TASK GOAL. Please transcribe every line of text in the items below without any changes, and leave the pictures out of your answer.

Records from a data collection

┌──

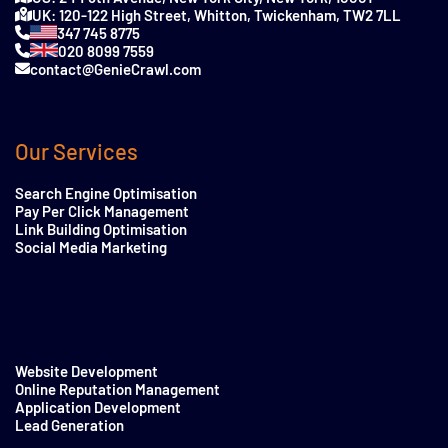
UK: 120-122 High Street, Whitton, Twickenham, TW2 7LL
347 745 8775
020 8099 7559
contact@GenieCrawl.com
Our Services
Search Engine Optimisation
Pay Per Click Management
Link Building Optimisation
Social Media Marketing
Website Development
Online Reputation Management
Application Development
Lead Generation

└──

WRITTEN ANSWER.
UK: 120-122 High Street, Whitton, Twickenham, TW2 7LL
347 745 8775
020 8099 7559
contact@GenieCrawl.com
Our Services
Search Engine Optimisation
Pay Per Click Management
Link Building Optimisation
Social Media Marketing
Website Development
Online Reputation Management
Application Development
Lead Generation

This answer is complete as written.